* START Extracted data *

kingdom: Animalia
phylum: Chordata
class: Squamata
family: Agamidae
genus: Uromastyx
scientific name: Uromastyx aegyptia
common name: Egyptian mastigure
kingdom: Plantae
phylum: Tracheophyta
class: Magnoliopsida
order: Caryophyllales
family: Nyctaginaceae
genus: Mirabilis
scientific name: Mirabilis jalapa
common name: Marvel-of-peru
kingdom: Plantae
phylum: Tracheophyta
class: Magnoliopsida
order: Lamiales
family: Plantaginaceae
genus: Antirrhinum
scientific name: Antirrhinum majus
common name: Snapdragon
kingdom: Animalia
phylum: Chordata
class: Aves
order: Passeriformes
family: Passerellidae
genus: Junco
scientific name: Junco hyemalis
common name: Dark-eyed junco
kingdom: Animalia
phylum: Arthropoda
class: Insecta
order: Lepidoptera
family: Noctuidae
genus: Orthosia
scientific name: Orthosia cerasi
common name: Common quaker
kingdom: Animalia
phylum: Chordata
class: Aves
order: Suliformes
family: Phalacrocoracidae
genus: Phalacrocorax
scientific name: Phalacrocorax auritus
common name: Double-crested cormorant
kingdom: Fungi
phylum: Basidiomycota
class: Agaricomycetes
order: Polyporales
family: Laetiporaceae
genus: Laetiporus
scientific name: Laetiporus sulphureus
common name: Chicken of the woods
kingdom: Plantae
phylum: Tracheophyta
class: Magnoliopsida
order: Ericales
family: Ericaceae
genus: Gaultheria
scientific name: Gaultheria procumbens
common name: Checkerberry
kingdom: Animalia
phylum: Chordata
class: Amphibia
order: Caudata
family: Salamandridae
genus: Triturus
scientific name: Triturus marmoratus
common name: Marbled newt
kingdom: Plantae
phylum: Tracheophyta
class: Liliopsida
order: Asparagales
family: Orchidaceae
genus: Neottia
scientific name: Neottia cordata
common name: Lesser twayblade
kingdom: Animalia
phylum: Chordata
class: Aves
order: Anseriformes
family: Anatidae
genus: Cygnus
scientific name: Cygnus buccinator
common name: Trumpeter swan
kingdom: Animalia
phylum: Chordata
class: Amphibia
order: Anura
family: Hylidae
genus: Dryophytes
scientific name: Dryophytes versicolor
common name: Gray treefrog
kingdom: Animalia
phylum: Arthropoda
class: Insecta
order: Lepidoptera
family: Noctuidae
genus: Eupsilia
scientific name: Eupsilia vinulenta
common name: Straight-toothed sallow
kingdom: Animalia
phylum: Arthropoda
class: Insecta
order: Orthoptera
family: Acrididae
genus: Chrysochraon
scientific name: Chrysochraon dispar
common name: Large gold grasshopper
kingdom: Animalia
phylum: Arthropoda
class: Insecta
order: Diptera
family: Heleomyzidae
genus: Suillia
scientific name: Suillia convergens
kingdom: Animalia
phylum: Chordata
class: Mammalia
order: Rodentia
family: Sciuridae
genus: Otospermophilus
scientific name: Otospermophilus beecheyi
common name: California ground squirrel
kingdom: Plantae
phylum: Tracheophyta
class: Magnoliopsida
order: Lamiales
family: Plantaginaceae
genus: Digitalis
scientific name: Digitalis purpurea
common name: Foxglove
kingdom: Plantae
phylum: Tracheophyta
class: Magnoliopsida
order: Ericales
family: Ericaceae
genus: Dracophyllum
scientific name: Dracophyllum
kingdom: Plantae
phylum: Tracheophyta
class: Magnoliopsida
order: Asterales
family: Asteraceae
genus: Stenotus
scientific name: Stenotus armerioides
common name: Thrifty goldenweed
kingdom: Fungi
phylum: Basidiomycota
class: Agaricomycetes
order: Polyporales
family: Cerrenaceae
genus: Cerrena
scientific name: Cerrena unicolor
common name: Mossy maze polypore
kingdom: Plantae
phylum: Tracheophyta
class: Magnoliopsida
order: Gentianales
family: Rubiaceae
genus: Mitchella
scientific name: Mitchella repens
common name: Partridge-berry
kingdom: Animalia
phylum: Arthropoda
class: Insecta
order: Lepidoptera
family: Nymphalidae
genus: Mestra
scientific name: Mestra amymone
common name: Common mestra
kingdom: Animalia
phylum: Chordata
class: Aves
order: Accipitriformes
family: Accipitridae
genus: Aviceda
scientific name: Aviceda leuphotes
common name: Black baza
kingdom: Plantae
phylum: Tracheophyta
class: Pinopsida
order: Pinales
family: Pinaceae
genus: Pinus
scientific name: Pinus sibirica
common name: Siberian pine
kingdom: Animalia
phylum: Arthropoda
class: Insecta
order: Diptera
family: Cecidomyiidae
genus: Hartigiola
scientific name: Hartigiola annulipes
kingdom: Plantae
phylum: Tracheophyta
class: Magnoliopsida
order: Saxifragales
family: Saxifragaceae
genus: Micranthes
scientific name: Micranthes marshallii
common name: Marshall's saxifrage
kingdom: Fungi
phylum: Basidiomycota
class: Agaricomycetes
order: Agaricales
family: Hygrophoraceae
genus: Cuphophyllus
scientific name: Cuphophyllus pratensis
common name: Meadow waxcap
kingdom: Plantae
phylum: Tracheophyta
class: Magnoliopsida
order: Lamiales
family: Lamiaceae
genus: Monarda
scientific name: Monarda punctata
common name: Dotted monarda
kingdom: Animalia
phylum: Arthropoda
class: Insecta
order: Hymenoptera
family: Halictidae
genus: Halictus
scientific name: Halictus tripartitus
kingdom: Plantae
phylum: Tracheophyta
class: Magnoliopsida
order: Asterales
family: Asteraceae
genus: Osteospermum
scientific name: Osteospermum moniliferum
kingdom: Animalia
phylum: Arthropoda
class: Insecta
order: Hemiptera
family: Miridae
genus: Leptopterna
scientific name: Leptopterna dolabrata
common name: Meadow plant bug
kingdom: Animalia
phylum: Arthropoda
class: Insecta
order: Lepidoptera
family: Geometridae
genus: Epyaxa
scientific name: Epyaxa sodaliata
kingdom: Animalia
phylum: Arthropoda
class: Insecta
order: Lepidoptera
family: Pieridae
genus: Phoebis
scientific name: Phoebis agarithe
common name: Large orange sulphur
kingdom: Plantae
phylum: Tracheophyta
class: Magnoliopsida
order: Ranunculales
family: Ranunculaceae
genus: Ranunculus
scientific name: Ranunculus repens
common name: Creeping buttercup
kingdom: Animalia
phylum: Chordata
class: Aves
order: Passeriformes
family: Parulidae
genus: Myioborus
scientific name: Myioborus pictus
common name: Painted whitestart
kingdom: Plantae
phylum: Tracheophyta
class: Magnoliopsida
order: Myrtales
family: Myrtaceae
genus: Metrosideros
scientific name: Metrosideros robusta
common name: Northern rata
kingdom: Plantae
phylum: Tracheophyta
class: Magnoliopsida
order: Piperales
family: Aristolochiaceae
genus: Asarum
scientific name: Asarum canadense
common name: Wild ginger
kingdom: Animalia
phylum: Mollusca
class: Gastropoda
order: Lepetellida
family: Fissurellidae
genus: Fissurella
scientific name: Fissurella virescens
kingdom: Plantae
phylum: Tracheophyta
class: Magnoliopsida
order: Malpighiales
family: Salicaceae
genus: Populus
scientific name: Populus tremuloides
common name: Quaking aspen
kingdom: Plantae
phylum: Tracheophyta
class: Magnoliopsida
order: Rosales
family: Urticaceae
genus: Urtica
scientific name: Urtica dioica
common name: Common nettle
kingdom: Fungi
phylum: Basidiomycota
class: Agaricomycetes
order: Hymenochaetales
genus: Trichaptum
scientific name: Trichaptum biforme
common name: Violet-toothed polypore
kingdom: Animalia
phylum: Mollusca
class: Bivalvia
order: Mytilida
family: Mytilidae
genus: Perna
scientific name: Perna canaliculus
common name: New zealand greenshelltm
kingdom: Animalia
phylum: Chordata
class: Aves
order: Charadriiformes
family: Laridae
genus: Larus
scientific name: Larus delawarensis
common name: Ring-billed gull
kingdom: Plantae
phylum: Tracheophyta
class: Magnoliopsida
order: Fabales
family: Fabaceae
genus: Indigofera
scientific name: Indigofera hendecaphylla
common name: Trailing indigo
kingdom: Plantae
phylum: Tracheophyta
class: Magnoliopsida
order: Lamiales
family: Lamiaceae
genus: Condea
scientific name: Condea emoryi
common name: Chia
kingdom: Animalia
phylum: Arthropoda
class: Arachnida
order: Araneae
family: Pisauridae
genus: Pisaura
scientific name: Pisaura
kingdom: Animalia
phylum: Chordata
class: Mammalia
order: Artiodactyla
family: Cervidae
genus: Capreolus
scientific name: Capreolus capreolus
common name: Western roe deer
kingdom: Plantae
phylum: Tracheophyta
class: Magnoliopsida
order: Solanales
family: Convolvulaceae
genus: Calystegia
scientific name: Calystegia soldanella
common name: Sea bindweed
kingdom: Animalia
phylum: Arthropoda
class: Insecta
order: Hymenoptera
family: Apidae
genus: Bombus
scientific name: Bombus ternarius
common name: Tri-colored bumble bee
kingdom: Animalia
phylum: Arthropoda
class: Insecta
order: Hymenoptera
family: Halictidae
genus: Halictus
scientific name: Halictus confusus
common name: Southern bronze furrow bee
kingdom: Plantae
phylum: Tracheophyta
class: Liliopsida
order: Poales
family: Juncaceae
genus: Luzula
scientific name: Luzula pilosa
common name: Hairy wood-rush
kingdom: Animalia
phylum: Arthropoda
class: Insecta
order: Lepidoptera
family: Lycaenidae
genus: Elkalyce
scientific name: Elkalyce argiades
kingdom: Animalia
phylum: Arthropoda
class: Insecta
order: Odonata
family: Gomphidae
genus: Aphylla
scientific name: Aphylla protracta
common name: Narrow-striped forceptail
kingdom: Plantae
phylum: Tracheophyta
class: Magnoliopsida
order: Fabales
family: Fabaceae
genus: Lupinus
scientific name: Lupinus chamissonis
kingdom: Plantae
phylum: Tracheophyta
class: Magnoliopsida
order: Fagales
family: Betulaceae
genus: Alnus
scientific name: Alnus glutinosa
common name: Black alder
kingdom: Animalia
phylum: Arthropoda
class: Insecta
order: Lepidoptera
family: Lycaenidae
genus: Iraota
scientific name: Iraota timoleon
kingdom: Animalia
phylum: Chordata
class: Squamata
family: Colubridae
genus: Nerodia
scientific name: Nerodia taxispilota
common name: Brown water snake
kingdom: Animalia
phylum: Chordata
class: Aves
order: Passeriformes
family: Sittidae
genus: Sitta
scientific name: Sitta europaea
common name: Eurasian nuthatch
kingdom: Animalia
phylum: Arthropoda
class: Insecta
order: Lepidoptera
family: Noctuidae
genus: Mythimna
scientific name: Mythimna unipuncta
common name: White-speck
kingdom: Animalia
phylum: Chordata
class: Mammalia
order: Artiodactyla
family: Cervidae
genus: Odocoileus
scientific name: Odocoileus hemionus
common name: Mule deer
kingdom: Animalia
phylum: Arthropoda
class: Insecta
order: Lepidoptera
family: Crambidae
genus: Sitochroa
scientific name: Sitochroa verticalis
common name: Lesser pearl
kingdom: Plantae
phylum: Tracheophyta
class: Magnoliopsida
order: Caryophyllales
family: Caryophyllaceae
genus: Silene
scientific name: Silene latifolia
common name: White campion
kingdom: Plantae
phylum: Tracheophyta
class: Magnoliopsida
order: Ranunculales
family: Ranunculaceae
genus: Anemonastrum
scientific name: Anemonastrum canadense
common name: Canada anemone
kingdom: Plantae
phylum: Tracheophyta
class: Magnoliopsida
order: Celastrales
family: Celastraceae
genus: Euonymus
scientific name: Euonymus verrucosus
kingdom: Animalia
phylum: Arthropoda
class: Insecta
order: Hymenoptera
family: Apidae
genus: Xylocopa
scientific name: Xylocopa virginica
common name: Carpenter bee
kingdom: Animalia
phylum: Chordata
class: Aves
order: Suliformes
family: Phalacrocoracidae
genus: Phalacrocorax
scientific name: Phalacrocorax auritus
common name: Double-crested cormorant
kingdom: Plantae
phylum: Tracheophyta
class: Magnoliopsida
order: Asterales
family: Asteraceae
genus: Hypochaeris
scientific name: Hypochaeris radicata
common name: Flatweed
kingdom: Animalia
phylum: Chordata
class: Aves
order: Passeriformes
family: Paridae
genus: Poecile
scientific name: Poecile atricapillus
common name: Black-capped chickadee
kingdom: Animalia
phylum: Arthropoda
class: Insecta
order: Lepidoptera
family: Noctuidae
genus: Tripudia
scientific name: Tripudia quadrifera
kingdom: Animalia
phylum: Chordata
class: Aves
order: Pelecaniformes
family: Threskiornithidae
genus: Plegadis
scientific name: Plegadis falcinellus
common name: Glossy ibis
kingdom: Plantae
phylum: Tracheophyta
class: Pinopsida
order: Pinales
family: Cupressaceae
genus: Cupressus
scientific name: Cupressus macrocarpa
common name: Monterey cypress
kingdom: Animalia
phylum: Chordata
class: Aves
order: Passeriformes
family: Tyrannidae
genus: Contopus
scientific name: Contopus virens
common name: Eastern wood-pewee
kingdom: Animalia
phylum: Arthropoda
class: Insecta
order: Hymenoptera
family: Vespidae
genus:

* END Extracted data *

Can you quote the part of the records above that opens with the line containing "genus: Plegadis" and closes at the end of the records, copying each line verbatim?

Correct result:
genus: Plegadis
scientific name: Plegadis falcinellus
common name: Glossy ibis
kingdom: Plantae
phylum: Tracheophyta
class: Pinopsida
order: Pinales
family: Cupressaceae
genus: Cupressus
scientific name: Cupressus macrocarpa
common name: Monterey cypress
kingdom: Animalia
phylum: Chordata
class: Aves
order: Passeriformes
family: Tyrannidae
genus: Contopus
scientific name: Contopus virens
common name: Eastern wood-pewee
kingdom: Animalia
phylum: Arthropoda
class: Insecta
order: Hymenoptera
family: Vespidae
genus:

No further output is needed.